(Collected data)
****************************************
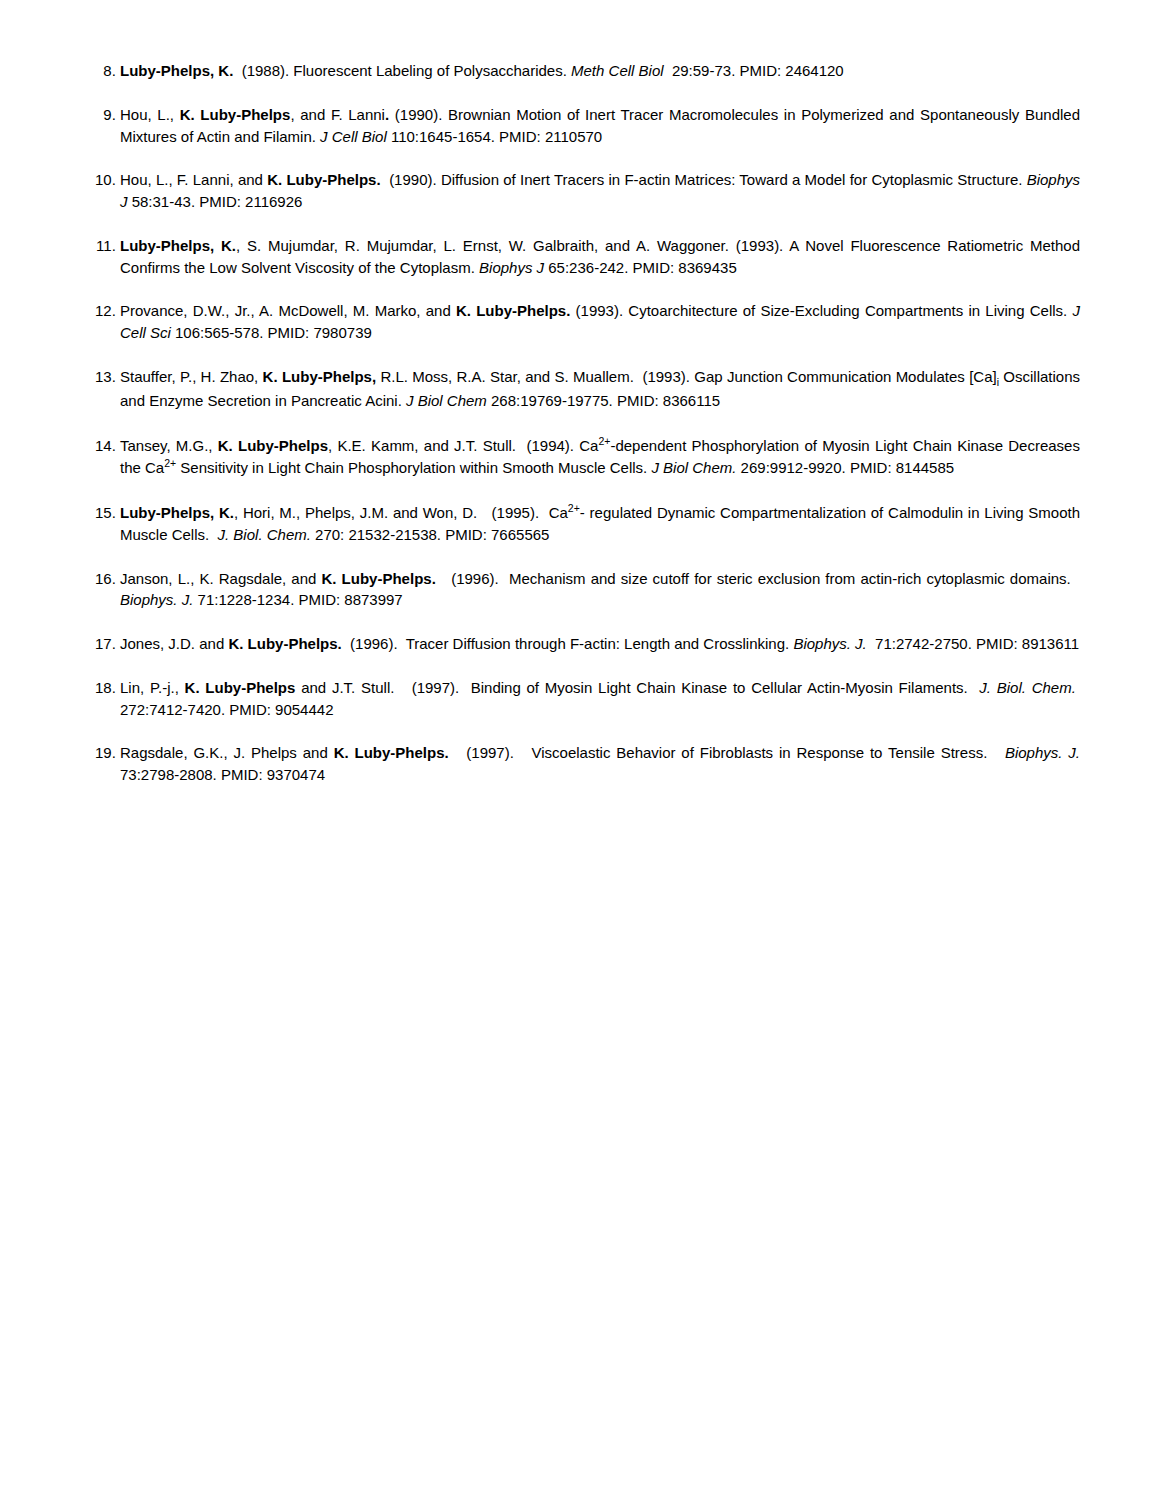Luby-Phelps, K. (1988). Fluorescent Labeling of Polysaccharides. Meth Cell Biol 29:59-73. PMID: 2464120
Hou, L., K. Luby-Phelps, and F. Lanni. (1990). Brownian Motion of Inert Tracer Macromolecules in Polymerized and Spontaneously Bundled Mixtures of Actin and Filamin. J Cell Biol 110:1645-1654. PMID: 2110570
Hou, L., F. Lanni, and K. Luby-Phelps. (1990). Diffusion of Inert Tracers in F-actin Matrices: Toward a Model for Cytoplasmic Structure. Biophys J 58:31-43. PMID: 2116926
Luby-Phelps, K., S. Mujumdar, R. Mujumdar, L. Ernst, W. Galbraith, and A. Waggoner. (1993). A Novel Fluorescence Ratiometric Method Confirms the Low Solvent Viscosity of the Cytoplasm. Biophys J 65:236-242. PMID: 8369435
Provance, D.W., Jr., A. McDowell, M. Marko, and K. Luby-Phelps. (1993). Cytoarchitecture of Size-Excluding Compartments in Living Cells. J Cell Sci 106:565-578. PMID: 7980739
Stauffer, P., H. Zhao, K. Luby-Phelps, R.L. Moss, R.A. Star, and S. Muallem. (1993). Gap Junction Communication Modulates [Ca]i Oscillations and Enzyme Secretion in Pancreatic Acini. J Biol Chem 268:19769-19775. PMID: 8366115
Tansey, M.G., K. Luby-Phelps, K.E. Kamm, and J.T. Stull. (1994). Ca2+-dependent Phosphorylation of Myosin Light Chain Kinase Decreases the Ca2+ Sensitivity in Light Chain Phosphorylation within Smooth Muscle Cells. J Biol Chem. 269:9912-9920. PMID: 8144585
Luby-Phelps, K., Hori, M., Phelps, J.M. and Won, D. (1995). Ca2+- regulated Dynamic Compartmentalization of Calmodulin in Living Smooth Muscle Cells. J. Biol. Chem. 270: 21532-21538. PMID: 7665565
Janson, L., K. Ragsdale, and K. Luby-Phelps. (1996). Mechanism and size cutoff for steric exclusion from actin-rich cytoplasmic domains. Biophys. J. 71:1228-1234. PMID: 8873997
Jones, J.D. and K. Luby-Phelps. (1996). Tracer Diffusion through F-actin: Length and Crosslinking. Biophys. J. 71:2742-2750. PMID: 8913611
Lin, P.-j., K. Luby-Phelps and J.T. Stull. (1997). Binding of Myosin Light Chain Kinase to Cellular Actin-Myosin Filaments. J. Biol. Chem. 272:7412-7420. PMID: 9054442
Ragsdale, G.K., J. Phelps and K. Luby-Phelps. (1997). Viscoelastic Behavior of Fibroblasts in Response to Tensile Stress. Biophys. J. 73:2798-2808. PMID: 9370474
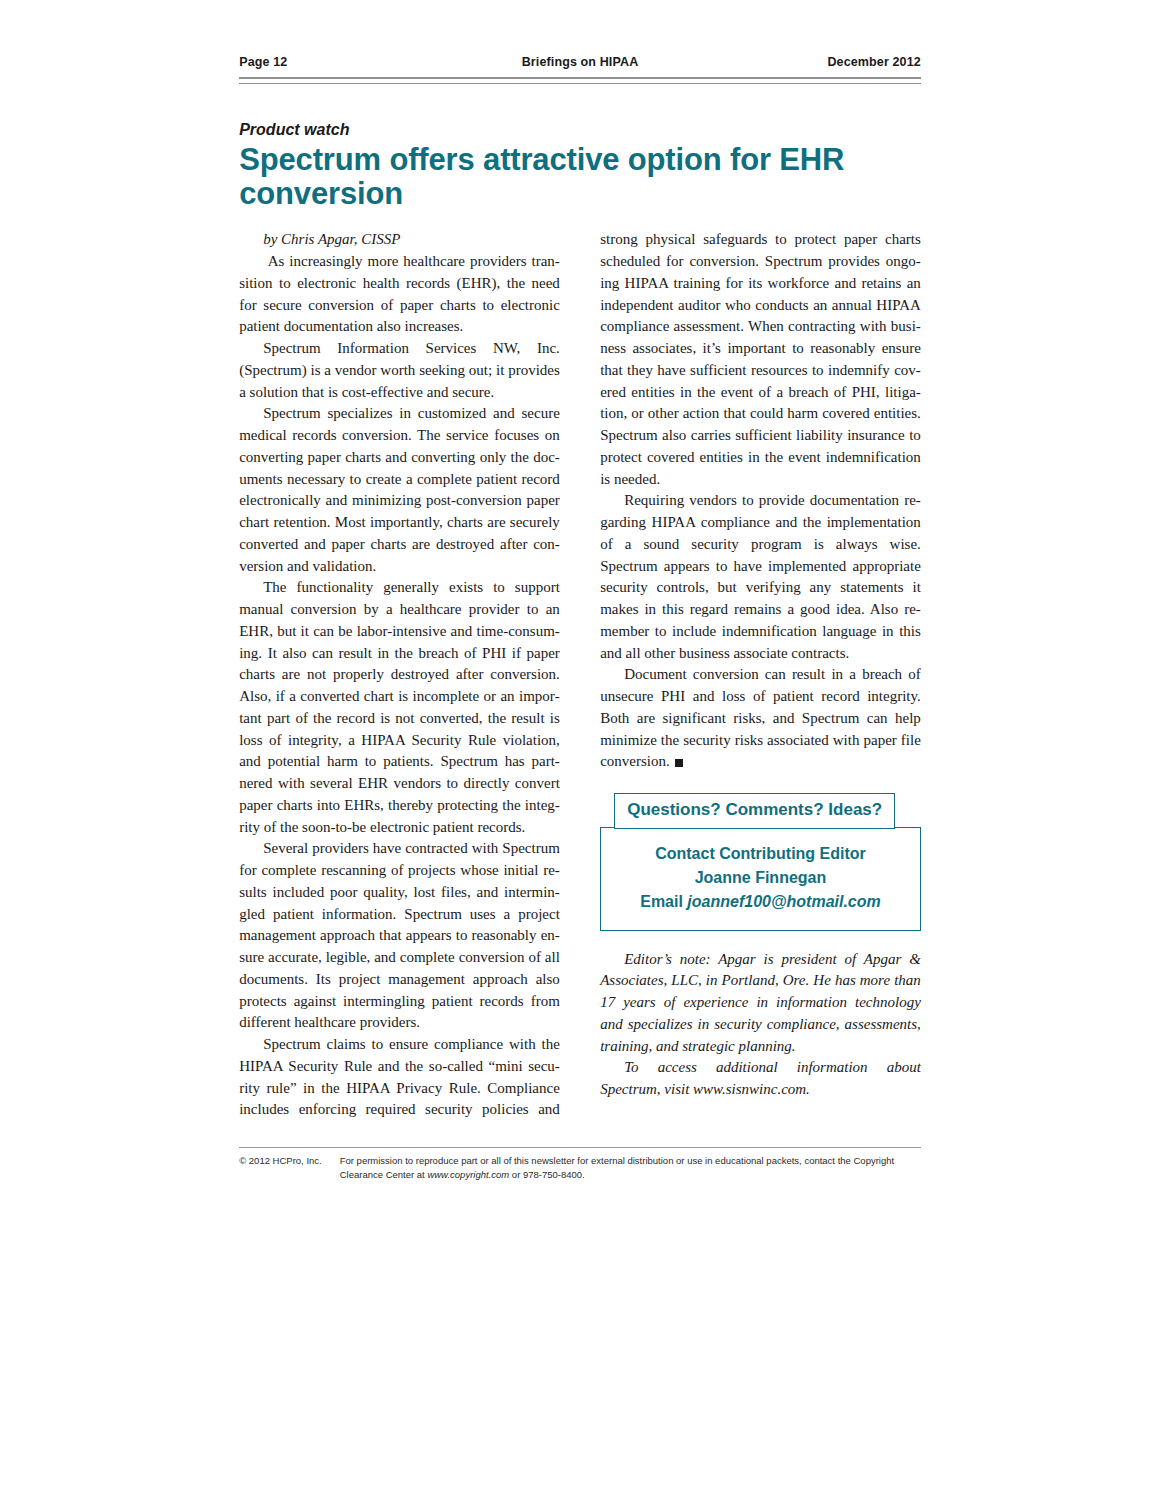Page 12
Briefings on HIPAA
December 2012
Product watch
Spectrum offers attractive option for EHR conversion
by Chris Apgar, CISSP
As increasingly more healthcare providers transition to electronic health records (EHR), the need for secure conversion of paper charts to electronic patient documentation also increases.
Spectrum Information Services NW, Inc. (Spectrum) is a vendor worth seeking out; it provides a solution that is cost-effective and secure.
Spectrum specializes in customized and secure medical records conversion. The service focuses on converting paper charts and converting only the documents necessary to create a complete patient record electronically and minimizing post-conversion paper chart retention. Most importantly, charts are securely converted and paper charts are destroyed after conversion and validation.
The functionality generally exists to support manual conversion by a healthcare provider to an EHR, but it can be labor-intensive and time-consuming. It also can result in the breach of PHI if paper charts are not properly destroyed after conversion. Also, if a converted chart is incomplete or an important part of the record is not converted, the result is loss of integrity, a HIPAA Security Rule violation, and potential harm to patients. Spectrum has partnered with several EHR vendors to directly convert paper charts into EHRs, thereby protecting the integrity of the soon-to-be electronic patient records.
Several providers have contracted with Spectrum for complete rescanning of projects whose initial results included poor quality, lost files, and intermingled patient information. Spectrum uses a project management approach that appears to reasonably ensure accurate, legible, and complete conversion of all documents. Its project management approach also protects against intermingling patient records from different healthcare providers.
Spectrum claims to ensure compliance with the HIPAA Security Rule and the so-called “mini security rule” in the HIPAA Privacy Rule. Compliance includes enforcing required security policies and strong physical safeguards to protect paper charts scheduled for conversion. Spectrum provides ongoing HIPAA training for its workforce and retains an independent auditor who conducts an annual HIPAA compliance assessment. When contracting with business associates, it’s important to reasonably ensure that they have sufficient resources to indemnify covered entities in the event of a breach of PHI, litigation, or other action that could harm covered entities. Spectrum also carries sufficient liability insurance to protect covered entities in the event indemnification is needed.
Requiring vendors to provide documentation regarding HIPAA compliance and the implementation of a sound security program is always wise. Spectrum appears to have implemented appropriate security controls, but verifying any statements it makes in this regard remains a good idea. Also remember to include indemnification language in this and all other business associate contracts.
Document conversion can result in a breach of unsecure PHI and loss of patient record integrity. Both are significant risks, and Spectrum can help minimize the security risks associated with paper file conversion.
Questions? Comments? Ideas?
Contact Contributing Editor
Joanne Finnegan
Email joannef100@hotmail.com
Editor’s note: Apgar is president of Apgar & Associates, LLC, in Portland, Ore. He has more than 17 years of experience in information technology and specializes in security compliance, assessments, training, and strategic planning.
To access additional information about Spectrum, visit www.sisnwinc.com.
© 2012 HCPro, Inc.
For permission to reproduce part or all of this newsletter for external distribution or use in educational packets, contact the Copyright Clearance Center at www.copyright.com or 978-750-8400.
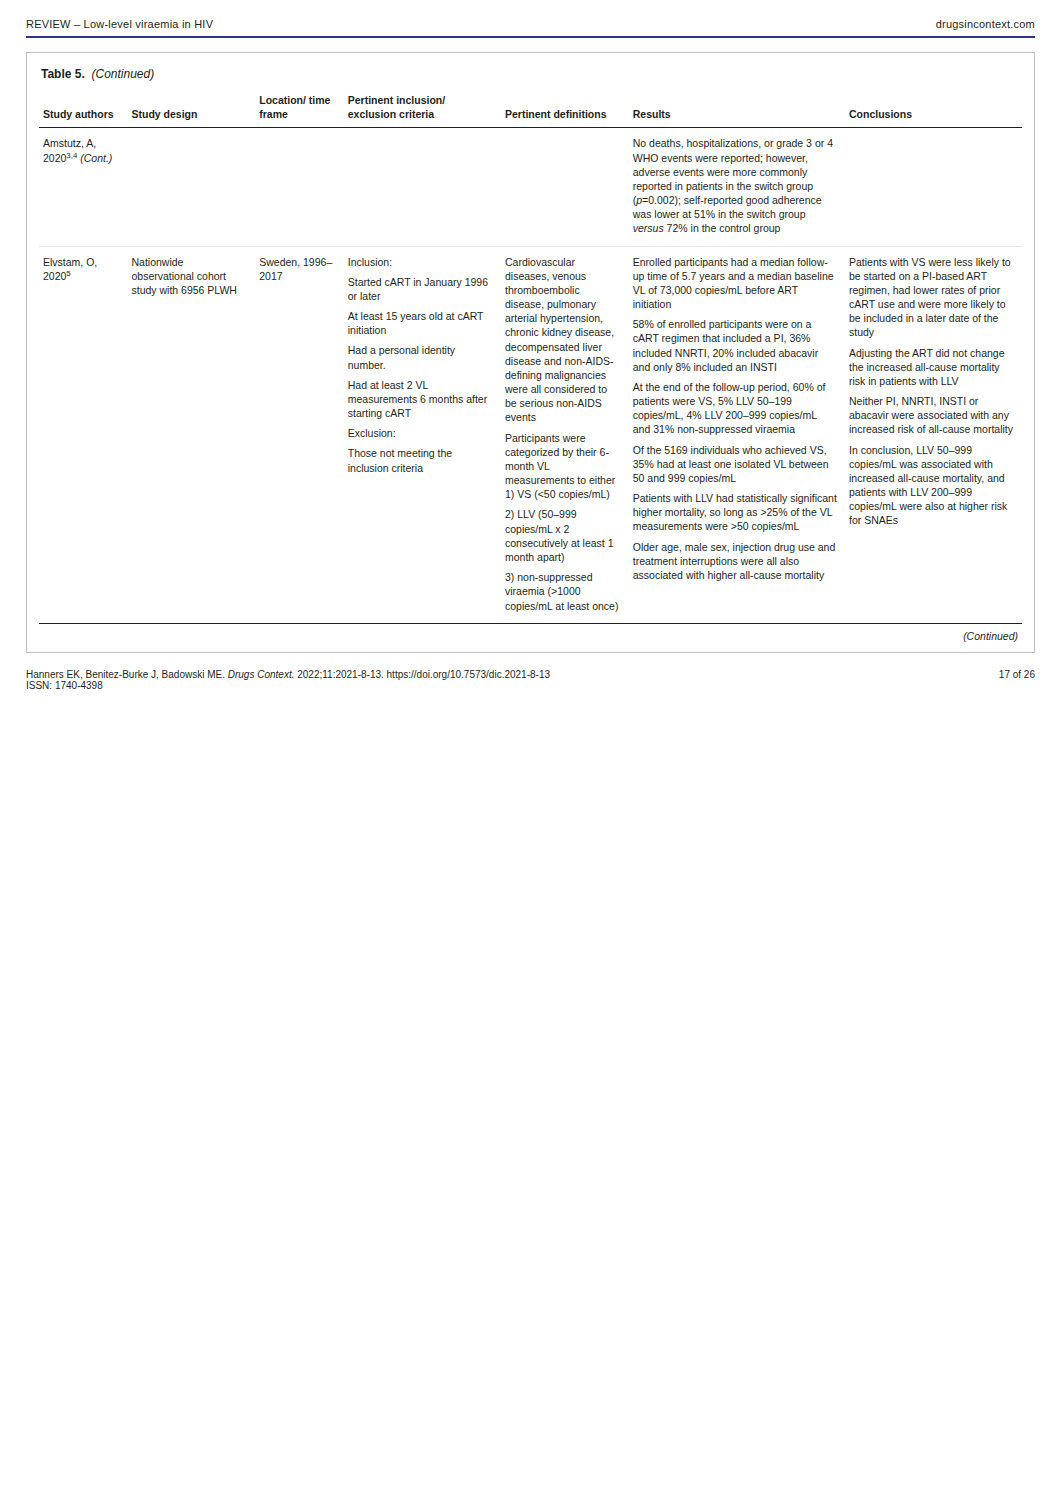REVIEW – Low-level viraemia in HIV
drugsincontext.com
Table 5. (Continued)
| Study authors | Study design | Location/ time frame | Pertinent inclusion/ exclusion criteria | Pertinent definitions | Results | Conclusions |
| --- | --- | --- | --- | --- | --- | --- |
| Amstutz, A, 2020 3,4 (Cont.) | | | | | No deaths, hospitalizations, or grade 3 or 4 WHO events were reported; however, adverse events were more commonly reported in patients in the switch group ( p =0.002); self-reported good adherence was lower at 51% in the switch group versus 72% in the control group | |
| Elvstam, O, 2020 5 | Nationwide observational cohort study with 6956 PLWH | Sweden, 1996–2017 | Inclusion: Started cART in January 1996 or later At least 15 years old at cART initiation Had a personal identity number. Had at least 2 VL measurements 6 months after starting cART Exclusion: Those not meeting the inclusion criteria | Cardiovascular diseases, venous thromboembolic disease, pulmonary arterial hypertension, chronic kidney disease, decompensated liver disease and non-AIDS-defining malignancies were all considered to be serious non-AIDS events Participants were categorized by their 6-month VL measurements to either 1) VS (<50 copies/mL) 2) LLV (50–999 copies/mL x 2 consecutively at least 1 month apart) 3) non-suppressed viraemia (>1000 copies/mL at least once) | Enrolled participants had a median follow-up time of 5.7 years and a median baseline VL of 73,000 copies/mL before ART initiation 58% of enrolled participants were on a cART regimen that included a PI, 36% included NNRTI, 20% included abacavir and only 8% included an INSTI At the end of the follow-up period, 60% of patients were VS, 5% LLV 50–199 copies/mL, 4% LLV 200–999 copies/mL and 31% non-suppressed viraemia Of the 5169 individuals who achieved VS, 35% had at least one isolated VL between 50 and 999 copies/mL Patients with LLV had statistically significant higher mortality, so long as >25% of the VL measurements were >50 copies/mL Older age, male sex, injection drug use and treatment interruptions were all also associated with higher all-cause mortality | Patients with VS were less likely to be started on a PI-based ART regimen, had lower rates of prior cART use and were more likely to be included in a later date of the study Adjusting the ART did not change the increased all-cause mortality risk in patients with LLV Neither PI, NNRTI, INSTI or abacavir were associated with any increased risk of all-cause mortality In conclusion, LLV 50–999 copies/mL was associated with increased all-cause mortality, and patients with LLV 200–999 copies/mL were also at higher risk for SNAEs |
(Continued)
Hanners EK, Benitez-Burke J, Badowski ME. Drugs Context. 2022;11:2021-8-13. https://doi.org/10.7573/dic.2021-8-13
ISSN: 1740-4398
17 of 26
****************************************
EXERCISE DESCRIPTION:
Extract exactly and only the lines above from the line containing "by Chris Apgar, CISSP" through the line containing "Several providers have", both end lines included.

TASK RESPONSE:
by Chris Apgar, CISSP
As increasingly more healthcare providers transition to electronic health records (EHR), the need for secure conversion of paper charts to electronic patient documentation also increases.
Spectrum Information Services NW, Inc. (Spectrum) is a vendor worth seeking out; it provides a solution that is cost-effective and secure.
Spectrum specializes in customized and secure medical records conversion. The service focuses on converting paper charts and converting only the documents necessary to create a complete patient record electronically and minimizing post-conversion paper chart retention. Most importantly, charts are securely converted and paper charts are destroyed after conversion and validation.
The functionality generally exists to support manual conversion by a healthcare provider to an EHR, but it can be labor-intensive and time-consuming. It also can result in the breach of PHI if paper charts are not properly destroyed after conversion. Also, if a converted chart is incomplete or an important part of the record is not converted, the result is loss of integrity, a HIPAA Security Rule violation, and potential harm to patients. Spectrum has partnered with several EHR vendors to directly convert paper charts into EHRs, thereby protecting the integrity of the soon-to-be electronic patient records.
Several providers have contracted with Spectrum for complete rescanning of projects whose initial results included poor quality, lost files, and intermingled patient information. Spectrum uses a project management approach that appears to reasonably ensure accurate, legible, and complete conversion of all documents. Its project management approach also protects against intermingling patient records from different healthcare providers.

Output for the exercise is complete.